We first present results of the coverage of Zenodo records in the WoS CC and DCI as well as data availability in the altmetrics aggregators PlumX and Altmetric.com. After that, we compare the citedness and altmetrics signals of Zenodo records via WoS CC, DCI, PlumX, and Altmetric.com. Then, an analysis of the access rights of Zenodo’s data records is presented.

Coverage and Data Availability of Zenodo Data Records in WoS CC, DCI, PlumX, and Altmetric.com

WoS CC

The results for the data record types “books,” “conference papers,” and “journal articles” are summarized in Table 2. The results show an almost insignificant coverage percentage for “books” and “conference papers” (less than 1%), due also to the low indexing degree of these publication types in WoS CC. On the other side, almost 13% of the “journal articles” uploaded to Zenodo are indexed in WoS CC.

Data Citation Index

In total, DCI indexed 13,788 records with Zenodo as “source” (including the repository itself): Thereof one “repository,” 147 “data studies,” 2,855 “data sets,” and 10,785 “software.” All records, except ten, could be downloaded. The categories “data set” and “data study” from DCI were compared with the data record type “dataset” in Zenodo, as well as the category “software,” which is identical in both data sources. The results are shown in Figure 2. Almost 80% of the data records categorized in Zotero as “datasets” or “software” were also indexed in DCI. And 1.5% of the data records categorized as “data sets,” “data studies,” or “software” and assigned to Zotero in DCI could not be found in Zotero due to different categorization, indexation delays, elimination, or wrong indexation or DOI.

FIGURE 2

Figure 2. Coverage of Zenodo data records in the Data Citation Index (DCI) (Zenodo data record types: datasets and software; all publication years).

PlumX

Table 2 also provides information about the data availability of Zenodo in PlumX. It should be noted that some PlumX records could not be rematched with the original Zenodo data via DOI. The data used in this table covers 99.99% (3,331 of 3,332) of “books,” 99.98% (11,940 of 11,942) of “conference papers,” and 99.81% (27,201 of 27,252) of “journal articles” in PlumX. The data availability percentages are much higher than in WoS CC for all document types.

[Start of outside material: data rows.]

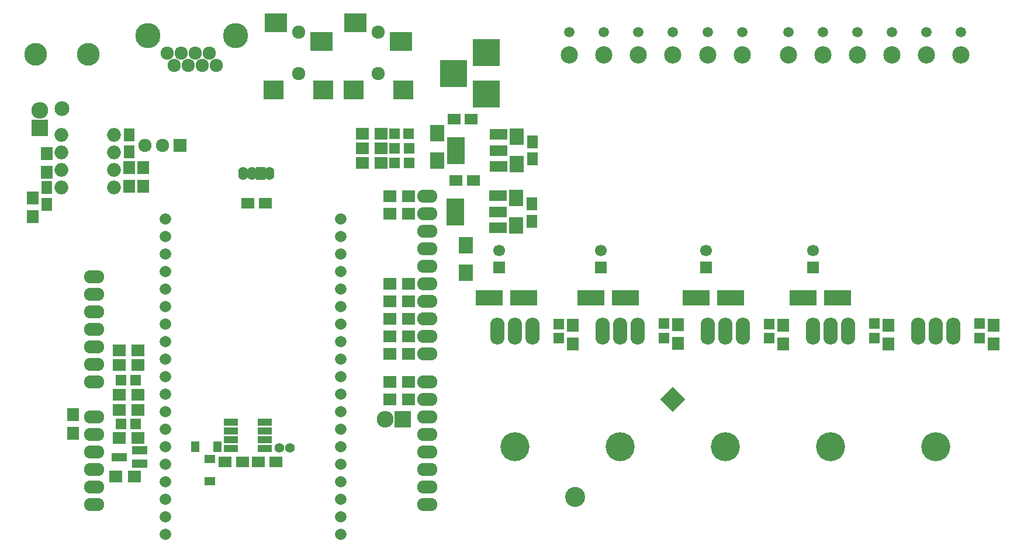
<source format=gbr>
G04 #@! TF.FileFunction,Soldermask,Top*
%FSLAX46Y46*%
G04 Gerber Fmt 4.6, Leading zero omitted, Abs format (unit mm)*
G04 Created by KiCad (PCBNEW 4.0.2+dfsg1-stable) date Mon 20 Aug 2018 02:01:52 PM EDT*
%MOMM*%
G01*
G04 APERTURE LIST*
%ADD10C,0.100000*%
%ADD11O,2.940000X1.924000*%
%ADD12R,1.900000X1.650000*%
%ADD13R,1.650000X1.900000*%
%ADD14C,3.651200*%
%ADD15C,1.924000*%
%ADD16C,2.150000*%
%ADD17C,3.300000*%
%ADD18R,1.598880X1.598880*%
%ADD19R,1.900000X1.700000*%
%ADD20C,1.920000*%
%ADD21R,1.920000X1.920000*%
%ADD22R,1.700000X1.900000*%
%ADD23O,2.000000X2.000000*%
%ADD24R,3.900120X3.900120*%
%ADD25C,2.500000*%
%ADD26C,1.500000*%
%ADD27C,1.700000*%
%ADD28R,1.700000X1.700000*%
%ADD29O,2.099260X3.900120*%
%ADD30C,4.199840*%
%ADD31R,2.600000X1.600000*%
%ADD32R,2.600000X3.900000*%
%ADD33C,1.400760*%
%ADD34O,1.400000X1.900000*%
%ADD35R,1.400000X1.900000*%
%ADD36R,2.000000X1.100000*%
%ADD37R,2.200860X1.200100*%
%ADD38R,3.900120X2.200860*%
%ADD39R,2.432000X2.432000*%
%ADD40O,2.432000X2.432000*%
%ADD41R,1.310000X1.620000*%
%ADD42R,1.620000X1.310000*%
%ADD43C,2.900000*%
%ADD44R,3.200000X2.800000*%
%ADD45R,2.900000X2.800000*%
%ADD46C,1.670000*%
%ADD47R,2.000000X2.400000*%
G04 APERTURE END LIST*
D10*
D11*
X31496000Y-119888000D03*
X31496000Y-117348000D03*
X31496000Y-114808000D03*
X31496000Y-107188000D03*
X31496000Y-109728000D03*
X31496000Y-112268000D03*
X31496000Y-102108000D03*
X31496000Y-99568000D03*
X31496000Y-97028000D03*
X31496000Y-91948000D03*
X31496000Y-89408000D03*
X79756000Y-119888000D03*
X79756000Y-117348000D03*
X79756000Y-114808000D03*
X79756000Y-112268000D03*
X79756000Y-109728000D03*
X79756000Y-107188000D03*
X79756000Y-104648000D03*
X79756000Y-102108000D03*
X79756000Y-98044000D03*
X79756000Y-95504000D03*
X79756000Y-92964000D03*
X79756000Y-90424000D03*
X79756000Y-87884000D03*
X79756000Y-85344000D03*
X79756000Y-82804000D03*
X79756000Y-80264000D03*
X31496000Y-94488000D03*
X79756000Y-77724000D03*
X79756000Y-75184000D03*
X31496000Y-86868000D03*
D12*
X83916200Y-72974200D03*
X86416200Y-72974200D03*
D13*
X94996000Y-67330000D03*
X94996000Y-69830000D03*
D14*
X51943000Y-51943000D03*
X39243000Y-51943000D03*
D15*
X48133000Y-54483000D03*
X46101000Y-54483000D03*
X44069000Y-54483000D03*
X42037000Y-54483000D03*
X49149000Y-56261000D03*
X47117000Y-56261000D03*
X45085000Y-56261000D03*
X43053000Y-56261000D03*
D16*
X26822400Y-62486200D03*
D17*
X30622400Y-54686200D03*
X23022400Y-54686200D03*
D18*
X35399980Y-101854000D03*
X37498020Y-101854000D03*
D19*
X37799000Y-99695000D03*
X35099000Y-99695000D03*
D18*
X37498020Y-108204000D03*
X35399980Y-108204000D03*
D19*
X35099000Y-106172000D03*
X37799000Y-106172000D03*
D20*
X41402000Y-67818000D03*
X38862000Y-67818000D03*
D21*
X43942000Y-67818000D03*
D13*
X36576000Y-68814000D03*
X36576000Y-66314000D03*
D22*
X36576000Y-71040000D03*
X36576000Y-73740000D03*
X38608000Y-73740000D03*
X38608000Y-71040000D03*
D23*
X34366200Y-73914000D03*
X34366200Y-71374000D03*
X34366200Y-68834000D03*
X34366200Y-66294000D03*
X26746200Y-66294000D03*
X26746200Y-68834000D03*
X26746200Y-71374000D03*
X26746200Y-73914000D03*
D24*
X88265000Y-60429140D03*
X88265000Y-54429660D03*
X83566000Y-57429400D03*
D25*
X157033000Y-54737000D03*
X152033000Y-54737000D03*
D26*
X157033000Y-51437000D03*
X152033000Y-51437000D03*
D25*
X147033000Y-54737000D03*
X142033000Y-54737000D03*
X137033000Y-54737000D03*
X132033000Y-54737000D03*
D26*
X147033000Y-51437000D03*
X142033000Y-51437000D03*
X137033000Y-51437000D03*
X132033000Y-51437000D03*
D25*
X125330000Y-54735000D03*
X120330000Y-54735000D03*
D26*
X125330000Y-51435000D03*
X120330000Y-51435000D03*
D25*
X115330000Y-54735000D03*
X110330000Y-54735000D03*
X105330000Y-54735000D03*
X100330000Y-54735000D03*
D26*
X115330000Y-51435000D03*
X110330000Y-51435000D03*
X105330000Y-51435000D03*
X100330000Y-51435000D03*
D27*
X120142000Y-83058000D03*
D28*
X120142000Y-85558000D03*
D27*
X104902000Y-83058000D03*
D28*
X104902000Y-85558000D03*
D27*
X90170000Y-83058000D03*
D28*
X90170000Y-85558000D03*
D29*
X153416000Y-94742000D03*
X155956000Y-94742000D03*
X150876000Y-94742000D03*
D30*
X153416000Y-111506000D03*
D29*
X122936000Y-94742000D03*
X125476000Y-94742000D03*
X120396000Y-94742000D03*
D30*
X122936000Y-111506000D03*
D29*
X107696000Y-94742000D03*
X110236000Y-94742000D03*
X105156000Y-94742000D03*
D30*
X107696000Y-111506000D03*
D29*
X92456000Y-94742000D03*
X94996000Y-94742000D03*
X89916000Y-94742000D03*
D30*
X92456000Y-111506000D03*
D27*
X135636000Y-83058000D03*
D28*
X135636000Y-85558000D03*
D29*
X138176000Y-94742000D03*
X140716000Y-94742000D03*
X135636000Y-94742000D03*
D30*
X138176000Y-111506000D03*
D18*
X77049898Y-66144910D03*
X74951858Y-66144910D03*
X77075298Y-68303910D03*
X74977258Y-68303910D03*
X77075298Y-70412110D03*
X74977258Y-70412110D03*
X159766000Y-95791020D03*
X159766000Y-93692980D03*
X129286000Y-95824040D03*
X129286000Y-93726000D03*
X114046000Y-95791020D03*
X114046000Y-93692980D03*
X98806000Y-95824040D03*
X98806000Y-93726000D03*
X144526000Y-95791020D03*
X144526000Y-93692980D03*
D19*
X73032878Y-66144910D03*
X70332878Y-66144910D03*
X73058278Y-68303910D03*
X70358278Y-68303910D03*
X73058278Y-70412110D03*
X70358278Y-70412110D03*
D22*
X161798000Y-93900000D03*
X161798000Y-96600000D03*
X131318000Y-93916500D03*
X131318000Y-96616500D03*
X116078000Y-93878400D03*
X116078000Y-96578400D03*
X100838000Y-93916500D03*
X100838000Y-96616500D03*
X146558000Y-93900000D03*
X146558000Y-96600000D03*
D31*
X89968000Y-75170000D03*
X89968000Y-77470000D03*
X89968000Y-79770000D03*
D32*
X83768000Y-77470000D03*
D33*
X58318400Y-111683800D03*
X59817000Y-111683800D03*
D34*
X56896000Y-71882000D03*
D35*
X55626000Y-71882000D03*
D34*
X54356000Y-71882000D03*
X53086000Y-71882000D03*
D12*
X57790400Y-113715800D03*
X55290400Y-113715800D03*
D36*
X56211400Y-109270800D03*
X56211400Y-110540800D03*
X56211400Y-108000800D03*
X56211400Y-111810800D03*
X51281400Y-108000800D03*
X51281400Y-109270800D03*
X51281400Y-110540800D03*
X51281400Y-111810800D03*
D13*
X24638000Y-73934000D03*
X24638000Y-76434000D03*
D12*
X52944400Y-113715800D03*
X50444400Y-113715800D03*
X53741000Y-76263500D03*
X56241000Y-76263500D03*
D13*
X94869000Y-76347000D03*
X94869000Y-78847000D03*
D19*
X37799000Y-110236000D03*
X35099000Y-110236000D03*
X37291000Y-115824000D03*
X34591000Y-115824000D03*
X37846000Y-104013000D03*
X35146000Y-104013000D03*
X35099000Y-97536000D03*
X37799000Y-97536000D03*
D22*
X24638000Y-69008000D03*
X24638000Y-71708000D03*
X22555200Y-78159600D03*
X22555200Y-75459600D03*
D19*
X77042000Y-75184000D03*
X74342000Y-75184000D03*
X77042000Y-77724000D03*
X74342000Y-77724000D03*
D22*
X28448000Y-109554000D03*
X28448000Y-106854000D03*
D19*
X74342000Y-95504000D03*
X77042000Y-95504000D03*
X74342000Y-92964000D03*
X77042000Y-92964000D03*
X74342000Y-90424000D03*
X77042000Y-90424000D03*
X74342000Y-87884000D03*
X77042000Y-87884000D03*
X77042000Y-102108000D03*
X74342000Y-102108000D03*
X77042000Y-104648000D03*
X74342000Y-104648000D03*
X74342000Y-98044000D03*
X77042000Y-98044000D03*
D37*
X38077140Y-113980000D03*
X38077140Y-112080000D03*
X35074860Y-113030000D03*
D38*
X134193280Y-89916000D03*
X139192000Y-89916000D03*
X118699280Y-89916000D03*
X123698000Y-89916000D03*
X103459280Y-89916000D03*
X108458000Y-89916000D03*
X88727280Y-89916000D03*
X93726000Y-89916000D03*
D39*
X23622000Y-65278000D03*
D40*
X23622000Y-62738000D03*
D41*
X49361600Y-111506000D03*
X46091600Y-111506000D03*
D42*
X48234600Y-113300000D03*
X48234600Y-116570000D03*
D10*
G36*
X115316000Y-102830736D02*
X117133264Y-104648000D01*
X115316000Y-106465264D01*
X113498736Y-104648000D01*
X115316000Y-102830736D01*
X115316000Y-102830736D01*
G37*
D43*
X101173864Y-118790136D03*
D12*
X86086000Y-64008000D03*
X83586000Y-64008000D03*
D15*
X72644000Y-51404000D03*
X72644000Y-57404000D03*
D44*
X69344000Y-50104000D03*
X75944000Y-52804000D03*
D45*
X76244000Y-59804000D03*
X69044000Y-59804000D03*
D15*
X61087000Y-51404000D03*
X61087000Y-57404000D03*
D44*
X57787000Y-50104000D03*
X64387000Y-52804000D03*
D45*
X64687000Y-59804000D03*
X57487000Y-59804000D03*
D31*
X90043000Y-66280000D03*
X90043000Y-68580000D03*
X90043000Y-70880000D03*
D32*
X83843000Y-68580000D03*
D46*
X67183000Y-124206000D03*
X67183000Y-121666000D03*
X67183000Y-119126000D03*
X67183000Y-116586000D03*
X67183000Y-114046000D03*
X67183000Y-111506000D03*
X67183000Y-108966000D03*
X67183000Y-106426000D03*
X67183000Y-103886000D03*
X67183000Y-101346000D03*
X67183000Y-98806000D03*
X67183000Y-96266000D03*
X67183000Y-93726000D03*
X67183000Y-91186000D03*
X67183000Y-88646000D03*
X67183000Y-86106000D03*
X67183000Y-81026000D03*
X67183000Y-83566000D03*
X67183000Y-78486000D03*
X41783000Y-103886000D03*
X41783000Y-98806000D03*
X41783000Y-106426000D03*
X41783000Y-93726000D03*
X41783000Y-101346000D03*
X41783000Y-96266000D03*
X41783000Y-88646000D03*
X41783000Y-81026000D03*
X41783000Y-91186000D03*
X41783000Y-86106000D03*
X41783000Y-78486000D03*
X41783000Y-83566000D03*
X41783000Y-116586000D03*
X41783000Y-114046000D03*
X41783000Y-119126000D03*
X41783000Y-121666000D03*
X41783000Y-124206000D03*
X41783000Y-108966000D03*
X41783000Y-111506000D03*
D47*
X92583000Y-75470000D03*
X92583000Y-79470000D03*
X92710000Y-66580000D03*
X92710000Y-70580000D03*
X85344000Y-82328000D03*
X85344000Y-86328000D03*
X81153000Y-70072000D03*
X81153000Y-66072000D03*
D39*
X76200000Y-107569000D03*
D40*
X73660000Y-107569000D03*
M02*

</source>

Almost all Zenodo journal articles indexed were also retrieved in PlumX.

Altmetric.com

From 51,051 data records, 4,692 (9%) were found in the Altmetric.com dataset (see Table 3). Availability of altmetrics data highly varies across the data record types: 15% of journal articles, 11% of reports, working papers, technical notes, and 10% of datasets could be retrieved. The other data record types were less frequent.

TABLE 3

Table 3. Comparison of data records found in Altmetric.com and PlumX (n = 51,051; publication years <2016).

PlumX versus Altmetric.com

As can be seen in Table 3, in terms of data availability PlumX outperforms Altmetric.com for all data record types except for “other” which were not recorded by PlumX. However, the direct comparison of PlumX and Altmetric.com is challenging because both altmetrics providers collect and deliver different altmetric signals. As you can see in Table 4 only the signal “Mendeley reader” is provided by both aggregators.

TABLE 4

Table 4. Full list of signals for journal articles available in Altmetric.com and PlumX (n = 3,399; publication years <2016).